达尔文的理论总是对吗?要是出了错,也是出在毕良这里,他这个人几乎是违逆着活过来的。《进化论》最主要说的是——强者相信自己就好,弱者等死就好。他天生就是弱者,却一直活的好好,和外表不成比例的,内心始终相信自己是强者。这样的人,如果达尔文还在世,一定让他老人家笑弯腰。

如果早点承认自己的脆弱,也许会少受很多罪。

可是他一定不会因为受罪而让自己的顽固受一点点委屈吧?他就是这样的人,石头比珍珠翡翠更让他想珍惜。

要是遇上这样的人,旁观者一定只有‘傻瓜’这样的形容,再无其他。

“吃水果吧。”端上切得很匀称的果盘放在桌子上,抹着汗水站在一边笑着看他们吃。

柴敏思和翁士博毫不客气的伸手抢占最大的一个,就在一块苹果上较量时,男人突然说:“就两张床怎么睡呢?”成功的阻止了两人的暴力。

弑火 正文 第105章 点缀

吵了半天,临近12点才有个结果——三个人都挤在毕良的一张大床,睡觉的位置也经过了半天的讨价还价——两人把毕良夹在中间,这样谁都不吃亏,当然,占的便宜也一样多。对两个人的行为,毕良哭笑不得,尽管他们讨论的中心是自己,但是作为话题的自己反而成了局外人,只在末尾时被告知最终安置,很像农贸市场贩售的蔬菜,没人会问问蔬菜对自己价值的评论。

不过这样也好,在弟弟和儿子的中间,虽然有那么一点出入,但是已经够他满足了。没想到,他这小小的纵容,却给他带来很大的麻烦。

啪!清脆的响声。

翁士博拍了叔叔手背一下,而且是那种大力的。

柴敏思立即从床上跳起:“臭小子找死?!”

“谁让你毛手毛脚的?!”他明明瞧见自己哪位叔叔手悄悄的缠上毕良的腰。

柴敏思有点理屈词穷,哼哼两声,躺下,对着灯泡,睁眼睡觉。

“嘿嘿嘿!还说我!你呢!”柴敏思适时的抓住翁士博不规矩的手腕,真想咔嚓扭断。

“啊——!”杀猪的叫,事实没多疼,为了掩饰自己的确也在毛手毛脚。

拆开来两人,毕良无可奈何的叹气,心里嘀咕着两人到底在争什么,根本想不到一个大男人的他竟让小鬼一样的家伙存着非分之想。
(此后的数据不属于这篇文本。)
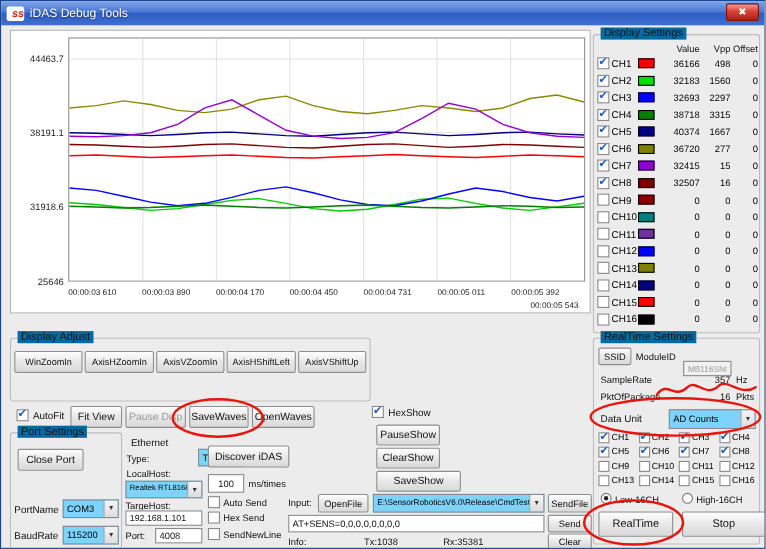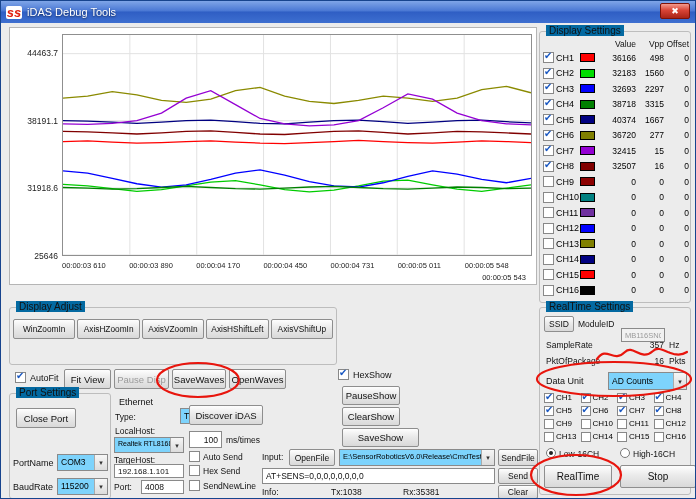"ss" .app-icon { font-size: 13px -> 10px; text-align: center -> right }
他一般把自己没法解释的疑难都归结到生疏远近里——可能是叔侄第一次见面还有点害羞。书上不是常讲,天性腼腆的人习惯用粗暴来表达好感吗?

要命的,他竟这样想——。

真正的叔侄可不这么想,瞪着眼珠子,隔着中间一个人,互瞪,互相监视,谨防对方有不轨行为。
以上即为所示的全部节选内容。